L’affaire Epstein, une bombe à fragmentation, par Antoine de Lacoste

(reçu ce jeudi, à 9h50)
Après des décennies de silences, de complicités, de menaces, de morts suspectes, l’affaire Epstein a fini par éclater. Trop tard pour écouter le principal protagoniste opportunément retrouvé « suicidé » dans sa cellule. Pas tout à fait trop tard pour sa complice, Ghislaine Maxwell, condamnée à 20 ans de prison à l’issue d’un procès où elle n’a strictement rien dit. Une assurance-vie assurément. Trop tard pour des milliers de très jeunes filles, souvent mineures, odieusement exploitées, violées, frappées, retenues prisonnières. Beaucoup se taisent encore. L’une, Virginia Giuffre (née Roberts) s’est « suicidée » en avril 2025 après avoir affirmé plusieurs fois qu’elle ne le ferait jamais. Accessoirement, on ne sait pas toujours très bien comment elle se serait suicidée. Enfin, peut-être pas tout à fait trop tard pour les très nombreuses relations du couple Epstein-Maxwell, dont beaucoup tremblent.

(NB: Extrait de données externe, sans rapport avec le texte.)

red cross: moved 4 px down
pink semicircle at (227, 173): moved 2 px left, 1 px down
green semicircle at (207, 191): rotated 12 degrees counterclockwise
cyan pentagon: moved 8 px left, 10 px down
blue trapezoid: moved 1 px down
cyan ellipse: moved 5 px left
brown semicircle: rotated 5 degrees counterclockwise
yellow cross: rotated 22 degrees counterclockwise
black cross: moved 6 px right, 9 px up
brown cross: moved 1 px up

Certains se taisent, d’autres s’agitent en jurant qu’ils connaissaient le couple mais ne savaient rien de leurs odieuses pratiques. La bonne blague : tout le monde savait et tout le monde se taisait. Les uns parce qu’ils étaient complices et/ou tenus (Epstein filmait tout), d’autres parce qu’ils profitaient des largesses et des relations du réseau exceptionnel tissé par le couple, d’autres enfin parce qu’ils étaient fiers d’appartenir à cette coterie, d’être invités avec des princes, des ministres, des gens célèbres. Ce sera le rôle de la justice américaine mais aussi anglaise et française, de déterminer qui fut complice ou non. Pour peu que cela les intéresse enfin, après des années d’indifférence inexpliquée à ce jour.